### List of articles

# 0 introduce

## 0.1 subject

## 0.2 background

Use multiple instances to learn (*Multi-instance learning, MIL*) Weak supervised video anomaly detection (*Viswo anomaly detection, VAD*) Usually based on the fact that the abnormal score of the abnormal segment is higher than that of the normal segment .** At the beginning of model training , Due to the lack of accuracy of the model, it is easy to select the wrong abnormal segment **.

## 0.3 Method

1） In order to reduce the probability of wrong choice , A multi sequence learning algorithm is proposed (*Multi-sequence learning, MSL*) Method and a method based on MSL Sort loss , It uses a sequence of multiple fragments as an optimization unit ;

2） A transformation based MSL Network to learn both video level abnormal probability and segment level abnormal score ;

3） In the reasoning stage , Video abnormal probability is used to suppress the fluctuation of abnormal score at segment level ;

4） because VAD Need to predict segment level exception scores , By gradually reducing the length of the selected sequence , A self training strategy is proposed to refine the abnormal score step by step .

## 0.4 Bib

```
@inproceedings{
Li:2022:self,
author = {
Shuo Li and Fang Liu and Li Cheng Jiao},
title = {
Self-training multi-sequence learning with Transformer for weakly supervised video anomaly detection},
journal = {
{
AAAI} Conference on Artificial Intelligence},
year = {
2022}
}
```

# 1 Algorithm

## 1.1 Symbols and problem statements

In weak supervision VAD field , The video annotation information is only given at the video level . That is, when the video contains abnormal information, it is marked as 1 ( just ), Instead of 0 ( negative ). Given an inclusion $T$ Video clips $V={v_{i}}_{i=1}$, Its video level label is $Y∈{0,1}$. be based on MIL Method will $V$ As a package ,$v_{i}$ As an example . therefore , A positive video is regarded as a positive package $B_{a}=(a_{1},a_{2},…,a_{T})$, A negative video is considered a negative packet $B_{n}=(n_{1},n_{2},…,n_{T})$.

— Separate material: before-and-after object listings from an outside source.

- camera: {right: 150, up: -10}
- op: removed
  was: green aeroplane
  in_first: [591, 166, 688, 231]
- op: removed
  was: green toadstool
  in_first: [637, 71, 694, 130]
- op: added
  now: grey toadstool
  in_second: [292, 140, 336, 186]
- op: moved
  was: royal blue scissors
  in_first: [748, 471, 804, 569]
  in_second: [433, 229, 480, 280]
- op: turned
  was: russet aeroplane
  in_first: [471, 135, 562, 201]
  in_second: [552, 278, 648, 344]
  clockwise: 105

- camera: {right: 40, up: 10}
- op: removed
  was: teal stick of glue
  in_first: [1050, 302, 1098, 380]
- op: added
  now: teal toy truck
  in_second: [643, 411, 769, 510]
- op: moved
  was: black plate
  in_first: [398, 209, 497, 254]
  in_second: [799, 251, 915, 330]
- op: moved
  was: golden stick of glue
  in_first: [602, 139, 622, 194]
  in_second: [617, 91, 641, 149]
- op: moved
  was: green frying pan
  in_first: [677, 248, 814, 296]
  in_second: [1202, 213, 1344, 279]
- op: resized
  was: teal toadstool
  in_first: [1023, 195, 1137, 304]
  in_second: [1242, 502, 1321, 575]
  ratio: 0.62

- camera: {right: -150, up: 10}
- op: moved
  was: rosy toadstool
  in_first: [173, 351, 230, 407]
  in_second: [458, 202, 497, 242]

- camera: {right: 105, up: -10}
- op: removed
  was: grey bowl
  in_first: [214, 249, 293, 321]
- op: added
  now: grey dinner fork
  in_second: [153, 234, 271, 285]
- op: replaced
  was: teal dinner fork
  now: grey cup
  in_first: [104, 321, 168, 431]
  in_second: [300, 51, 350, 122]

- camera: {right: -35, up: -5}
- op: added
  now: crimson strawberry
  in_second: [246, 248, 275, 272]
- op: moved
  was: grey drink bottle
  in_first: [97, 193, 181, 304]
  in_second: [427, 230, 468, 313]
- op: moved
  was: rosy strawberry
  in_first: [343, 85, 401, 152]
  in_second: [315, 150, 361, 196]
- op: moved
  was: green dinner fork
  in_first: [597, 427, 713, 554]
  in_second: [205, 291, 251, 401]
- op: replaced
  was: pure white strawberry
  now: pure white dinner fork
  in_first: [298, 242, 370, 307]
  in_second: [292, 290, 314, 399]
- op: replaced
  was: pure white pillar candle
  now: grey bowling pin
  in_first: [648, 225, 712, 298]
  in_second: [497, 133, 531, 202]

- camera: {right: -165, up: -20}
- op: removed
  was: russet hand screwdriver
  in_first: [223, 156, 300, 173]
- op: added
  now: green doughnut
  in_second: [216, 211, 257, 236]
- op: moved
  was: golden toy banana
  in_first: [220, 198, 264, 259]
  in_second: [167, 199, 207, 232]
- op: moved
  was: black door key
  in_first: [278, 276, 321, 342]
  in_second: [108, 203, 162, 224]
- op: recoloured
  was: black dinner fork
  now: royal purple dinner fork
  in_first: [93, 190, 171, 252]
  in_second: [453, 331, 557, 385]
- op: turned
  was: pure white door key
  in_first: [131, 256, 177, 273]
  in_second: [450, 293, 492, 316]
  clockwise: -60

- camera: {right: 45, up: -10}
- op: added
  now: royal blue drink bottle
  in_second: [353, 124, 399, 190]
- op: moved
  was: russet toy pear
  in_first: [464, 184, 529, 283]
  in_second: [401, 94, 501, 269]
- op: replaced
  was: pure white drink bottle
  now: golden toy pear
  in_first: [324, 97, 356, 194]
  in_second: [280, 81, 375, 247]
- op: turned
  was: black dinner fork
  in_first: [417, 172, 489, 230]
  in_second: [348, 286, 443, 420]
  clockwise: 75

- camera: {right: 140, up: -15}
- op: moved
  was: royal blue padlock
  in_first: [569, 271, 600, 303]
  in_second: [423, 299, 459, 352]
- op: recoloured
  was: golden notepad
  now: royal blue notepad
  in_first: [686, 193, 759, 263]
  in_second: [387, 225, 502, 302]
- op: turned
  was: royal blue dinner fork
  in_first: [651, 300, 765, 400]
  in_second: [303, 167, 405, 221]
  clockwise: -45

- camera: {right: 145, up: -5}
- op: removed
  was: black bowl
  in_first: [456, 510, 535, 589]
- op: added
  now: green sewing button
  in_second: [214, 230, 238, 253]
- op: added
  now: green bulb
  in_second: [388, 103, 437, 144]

VAD Of ** The goal is ** Is to learn a method of mapping fragments to $[0,1]$ A function of an interval $f_{θ}$. be based on MIL Of VAD** hypothesis ** The abnormal score of abnormal segment is higher than that of normal segment .Sultani People will VAD As an abnormal scoring problem , A sort objective function and MIL Sort loss ：

$i∈B_{a}max f_{θ}(a_{i})>i∈B_{n}max f_{θ}(n_{i}).(1)$$L(B_{a},B_{n})=max(0,i∈B_{a}max f_{θ}(a_{i})−i∈B_{n}max f_{θ}(n_{i})).(2)$ In order to make the gap between positive instances and negative instances as large as possible ,Sultani Provides a ** Hinge loss function **：

$L(B_{a},B_{n})=max(0,1−i∈B_{a}max f_{θ}(a_{i})+i∈B_{n}max f_{θ}(n_{i})).(3)$ At the beginning of optimization ,$f_{θ}$ It requires a certain ability of abnormal prediction , Otherwise it will select a normal instance as the exception instance . In this case of error , The error will be extended to the whole training process . Besides , The abnormal part is usually multiple consecutive fragments , But based on MIL The method does not consider this a priori .

## 1.2 MSL

To alleviate the above MIL The inadequacy of the method , We put forward a novel MSL Method . Such as chart 2 Shown , Given contains $T$ Video clips $V={v_{i}}_{i=1}$, First, through the mapping function $f_{θ}$ The abnormal score curve is predicted . Hypothesis number 1 5 Clips have the largest abnormal score $f_{θ}(v_{5})$. Based on MIL The methods of , The first 5 Pieces will be selected to optimize the network . In what is proposed MSL in , We provided one ** Sequence selection method **, It will select include $K$ A sequence of consecutive fragments . In particular , We calculated $K$ The average of the anomaly scores of all possible sequences of consecutive fragments ：

$S={s_{i}}_{i=1},s_{i}=K1 k=0∑K_{1} f_{θ}(v_{i+k}),(4)$ among $s_{i}$ Says from the first $i$ The average abnormal score at the beginning of each segment . then , The sequence with the largest outlier score will be selected , namely $max_{s_{i}∈S}s_{i}$.

chart 2：MIL And the MSL Comparison of method instance selection ：a） contain $T$ Abnormal score curve of video clips , Hypothesis number 1 5 Clips have the largest abnormal score $f_{θ}(v_{5})$;b）MIL Method will select the 5 A fragment ; as well as c）MSL Select from $i$ A sequence of segments beginning $K$ A sequence of fragments .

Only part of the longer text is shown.